__AIM OF THE TASK__
Tell how many lines in the data below contain "useState", using one number as the whole reply.
★ ★ ★
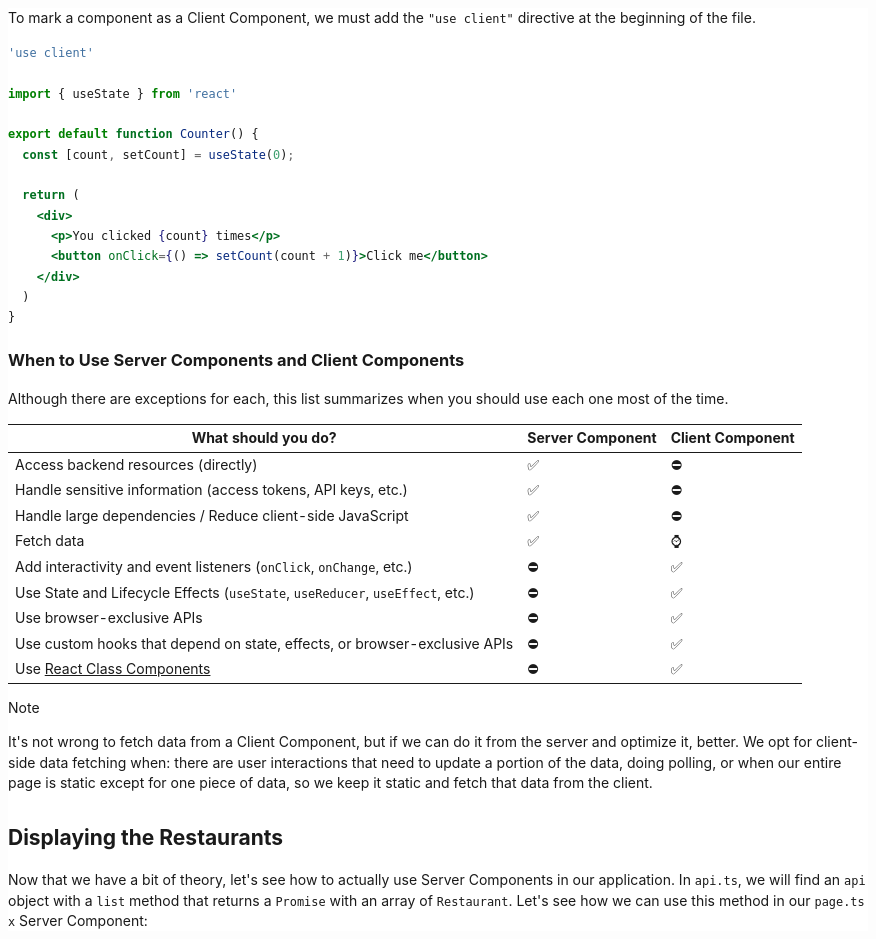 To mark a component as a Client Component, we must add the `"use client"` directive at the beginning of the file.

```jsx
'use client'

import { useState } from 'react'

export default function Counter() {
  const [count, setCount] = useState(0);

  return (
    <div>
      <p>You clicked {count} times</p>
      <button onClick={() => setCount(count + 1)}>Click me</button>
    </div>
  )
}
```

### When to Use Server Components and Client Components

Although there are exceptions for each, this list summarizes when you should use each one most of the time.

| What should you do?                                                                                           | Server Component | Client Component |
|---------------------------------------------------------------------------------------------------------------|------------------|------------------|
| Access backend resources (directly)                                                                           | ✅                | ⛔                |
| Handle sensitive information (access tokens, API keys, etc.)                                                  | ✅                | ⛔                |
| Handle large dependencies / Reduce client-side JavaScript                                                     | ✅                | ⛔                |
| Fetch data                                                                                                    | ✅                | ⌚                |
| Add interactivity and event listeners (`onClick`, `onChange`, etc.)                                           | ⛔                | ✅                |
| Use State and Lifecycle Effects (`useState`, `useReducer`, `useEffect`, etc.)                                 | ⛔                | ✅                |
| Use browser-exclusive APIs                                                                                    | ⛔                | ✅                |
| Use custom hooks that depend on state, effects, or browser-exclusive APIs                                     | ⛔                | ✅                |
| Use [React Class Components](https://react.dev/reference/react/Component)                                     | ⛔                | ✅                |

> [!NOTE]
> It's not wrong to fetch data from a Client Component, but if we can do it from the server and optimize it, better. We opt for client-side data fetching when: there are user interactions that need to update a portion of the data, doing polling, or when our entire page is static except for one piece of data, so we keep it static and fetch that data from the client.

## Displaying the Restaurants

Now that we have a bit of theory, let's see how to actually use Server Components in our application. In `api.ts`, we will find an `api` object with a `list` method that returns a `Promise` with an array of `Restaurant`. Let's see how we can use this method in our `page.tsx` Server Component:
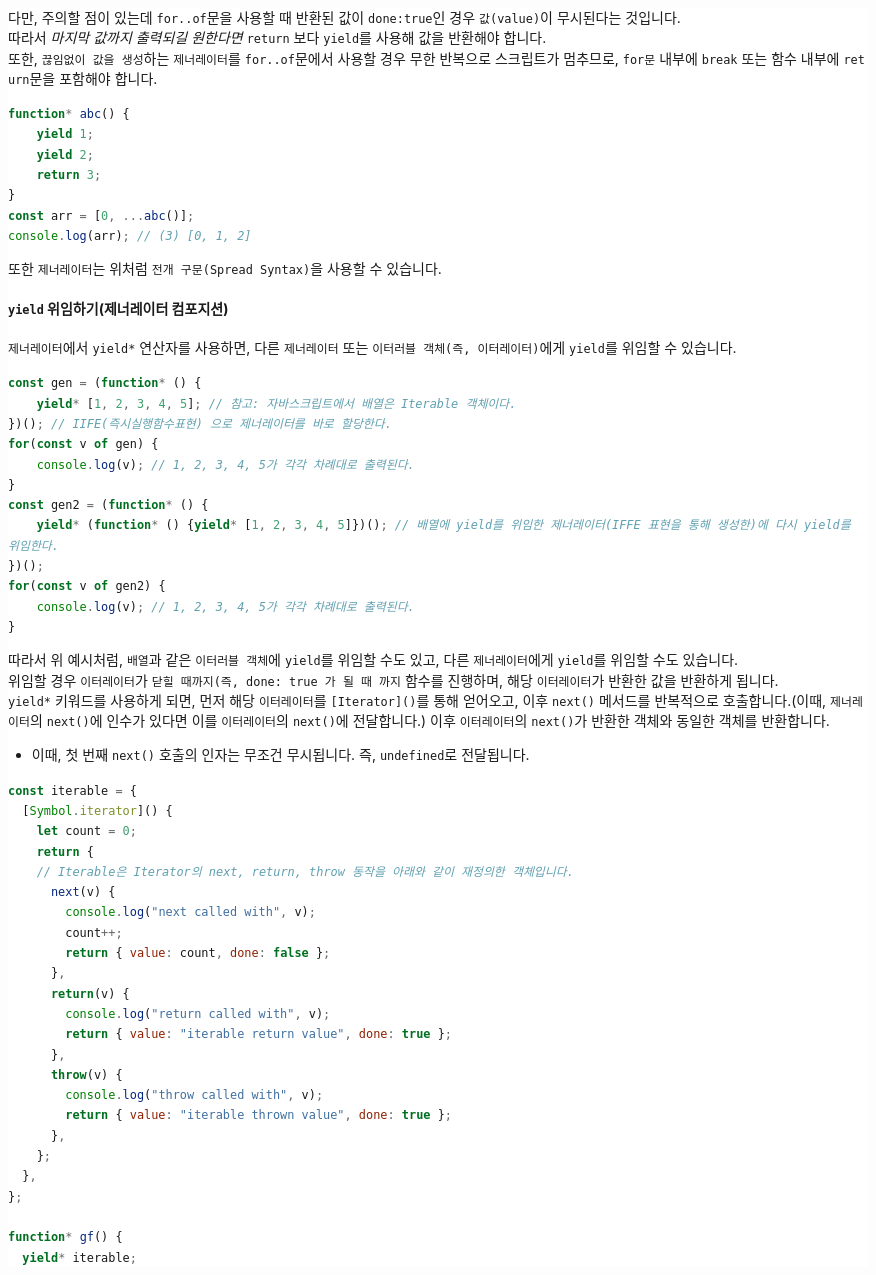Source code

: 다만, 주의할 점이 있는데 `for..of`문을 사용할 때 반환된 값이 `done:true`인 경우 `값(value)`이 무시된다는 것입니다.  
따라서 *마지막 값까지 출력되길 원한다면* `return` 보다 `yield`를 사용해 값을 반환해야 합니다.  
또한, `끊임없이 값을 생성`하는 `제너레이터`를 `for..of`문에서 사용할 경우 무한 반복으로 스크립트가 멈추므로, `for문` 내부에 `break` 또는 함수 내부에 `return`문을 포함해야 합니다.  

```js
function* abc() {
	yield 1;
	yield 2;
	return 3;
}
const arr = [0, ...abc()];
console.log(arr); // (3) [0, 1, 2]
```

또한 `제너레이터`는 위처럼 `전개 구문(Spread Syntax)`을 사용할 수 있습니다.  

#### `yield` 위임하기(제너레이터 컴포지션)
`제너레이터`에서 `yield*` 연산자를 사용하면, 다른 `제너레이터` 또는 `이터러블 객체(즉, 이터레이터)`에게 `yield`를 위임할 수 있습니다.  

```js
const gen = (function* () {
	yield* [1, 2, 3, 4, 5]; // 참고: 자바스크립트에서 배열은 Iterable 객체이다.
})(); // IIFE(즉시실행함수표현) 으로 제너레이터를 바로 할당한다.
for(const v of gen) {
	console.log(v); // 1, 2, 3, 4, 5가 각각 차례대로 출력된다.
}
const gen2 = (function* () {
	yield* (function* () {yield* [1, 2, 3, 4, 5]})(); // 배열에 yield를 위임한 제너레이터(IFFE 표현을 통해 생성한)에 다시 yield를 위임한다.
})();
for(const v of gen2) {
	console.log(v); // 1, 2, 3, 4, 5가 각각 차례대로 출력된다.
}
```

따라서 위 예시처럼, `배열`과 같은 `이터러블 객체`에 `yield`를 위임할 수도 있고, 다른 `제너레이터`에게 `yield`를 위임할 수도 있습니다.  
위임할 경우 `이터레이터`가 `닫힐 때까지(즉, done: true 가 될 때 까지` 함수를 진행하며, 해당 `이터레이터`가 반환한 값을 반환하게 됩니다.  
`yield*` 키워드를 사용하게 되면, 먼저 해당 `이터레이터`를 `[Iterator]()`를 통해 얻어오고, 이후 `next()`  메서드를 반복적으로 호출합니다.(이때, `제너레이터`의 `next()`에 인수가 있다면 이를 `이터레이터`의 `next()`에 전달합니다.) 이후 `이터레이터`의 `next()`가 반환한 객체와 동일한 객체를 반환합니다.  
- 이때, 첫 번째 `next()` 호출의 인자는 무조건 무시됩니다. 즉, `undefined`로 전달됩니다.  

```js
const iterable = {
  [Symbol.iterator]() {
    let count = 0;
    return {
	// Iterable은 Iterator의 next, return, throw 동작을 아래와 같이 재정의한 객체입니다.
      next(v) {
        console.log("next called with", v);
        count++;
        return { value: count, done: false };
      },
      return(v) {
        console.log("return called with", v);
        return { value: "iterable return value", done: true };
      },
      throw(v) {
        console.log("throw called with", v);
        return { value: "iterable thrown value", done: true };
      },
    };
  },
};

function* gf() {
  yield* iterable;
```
★ ★ ★
__EXERCISE RESULT__
3